The difference in retention rates between Teach First teachers and other routes has improved substantially over time
Understanding how retention rates differ between Teach First teachers and other routes is somewhat complex due to the two-year nature of the Teach First programme. A Teach First trainee’s NQT year marks the end of the two-year programme, whereas other training routes are one-year programmes that end before a trainee’s NQT year. There is a natural break after regular ITT programmes, at which considerable numbers of trainees choose not to enter state-sector teaching, whereas the natural break for Teach First trainees comes at the end of the two-year programme based in a state-funded school.
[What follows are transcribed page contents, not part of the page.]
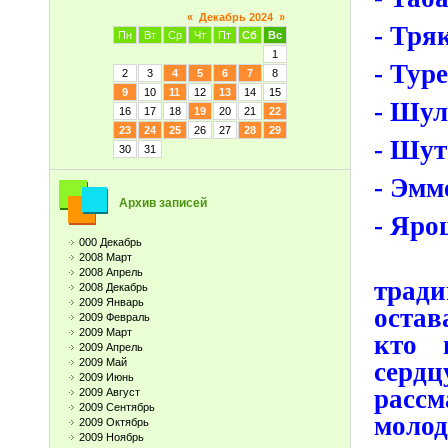
«
Декабрь 2024
»
- Тря
Пн
Вт
Ср
Чт
Пт
Сб
Вс
1
- Тур
2
3
4
5
6
7
8
9
10
11
12
13
14
15
- Шул
16
17
18
19
20
21
22
23
24
25
26
27
28
29
- Шут
30
31
- Эмм
Архив записей
- Яро
000 Декабрь
Не 
2008 Март
2008 Апрель
тради
2008 Декабрь
2009 Январь
остав
2009 Февраль
2009 Март
кто 
2009 Апрель
2009 Май
серд
2009 Июнь
расс
2009 Август
2009 Сентябрь
молод
2009 Октябрь
2009 Ноябрь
At this point a considerable proportion of Teach First teachers exit state-sector teaching or move school.
In general, while Teach First teachers were more likely than teachers trained through other routes to be working in state-funded schools during their NQT year (i.e. the second year of their training), they were less likely to remain in teaching after their NQT year (once they completed their programme) compared to teachers trained through other routes who had entered the state sector.
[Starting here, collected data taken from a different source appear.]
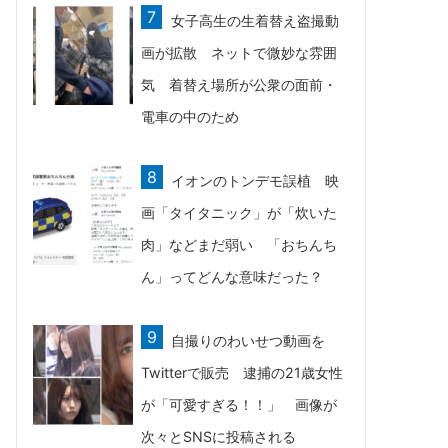
女子高生の生着替え盗撮動
画が拡散 ネットで微妙な雰囲
気 着替え場所が公衆の面前・
電車の中のため
イオンのトンデモ誤植 映
画「タイタニック」が「炊いた
肉」などまだ弱い 「おちんち
ん」ってどんな意味だった？
自撮りのわいせつ動画を
Twitterで販売 逮捕の21歳女性
が「可愛すぎる！！」 画像が
次々とSNSに投稿される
However, looking across the whole two-year period for different routes, the data suggests that the gap in overall retention rates between Teach First and other routes has narrowed substantially during the last decade. The proportion of Teach First teachers who began their training in 2011/12 and were still in teaching in the year after their NQT year was 16 and 22 percentage points lower than for teachers who began their training in the same year on higher education and school and employment-based routes respectively. In contrast, the proportion of Teach First teachers who began their training in 2017/18 and were still in teaching one year after their NQT year was four percentage points higher than for teachers who began their training in the same year on a higher education route. This has been driven both by an improvement in retention rates for Teach First teachers and a fall in retention rates for teachers trained through other routes between 2011/12 and 2017/18.
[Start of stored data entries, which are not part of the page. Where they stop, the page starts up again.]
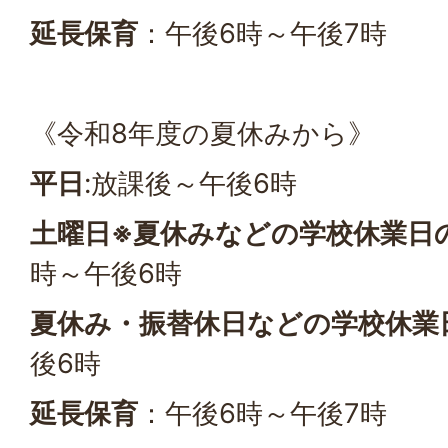
延長保育
：午後6時～午後7時
《令和8年度の夏休みから》
平日
:放課後～午後6時
土曜日※夏休みなどの学校休業日
時～午後6時
夏休み・振替休日などの学校休業
後6時
延長保育
：午後6時～午後7時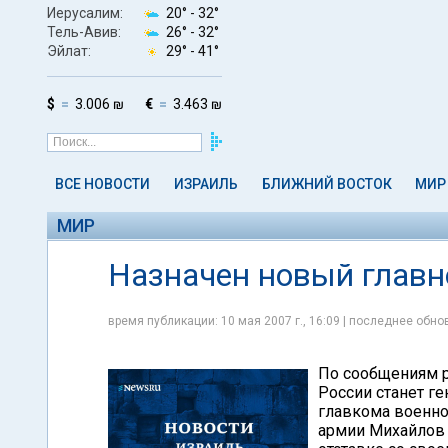
Иерусалим:
20° -
32°
Тель-Авив:
26° -
32°
Эйлат:
29° -
41°
$
3.006 ₪
€
3.463 ₪
ВСЕ НОВОСТИ
ИЗРАИЛЬ
БЛИЖНИЙ ВОСТОК
МИР
МИР
Назначен новый глав
время публикации: 10 мая 2007 г., 16:09 | последнее обнов
По сообщениям 
России станет г
главкома военно
армии Михайлов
It’s also important to recognise that Teach First teachers worked in schools serving disadvantaged communities, where retention rates among teachers from all routes tend to be lower, which is part of the explanation for why fewer Teach First NQTs stay in teaching after their two-year programme compared to NQTs from other routes.
Twenty years young
The Teach First Training Programme turns 20 years old this year, and our evaluations give new insights on some of the trainee outcomes and programme impacts during the first half of its second decade.
The programme has continued to grow in recent years and looks highly likely to continue to play a significant role in the teacher training landscape in its third decade.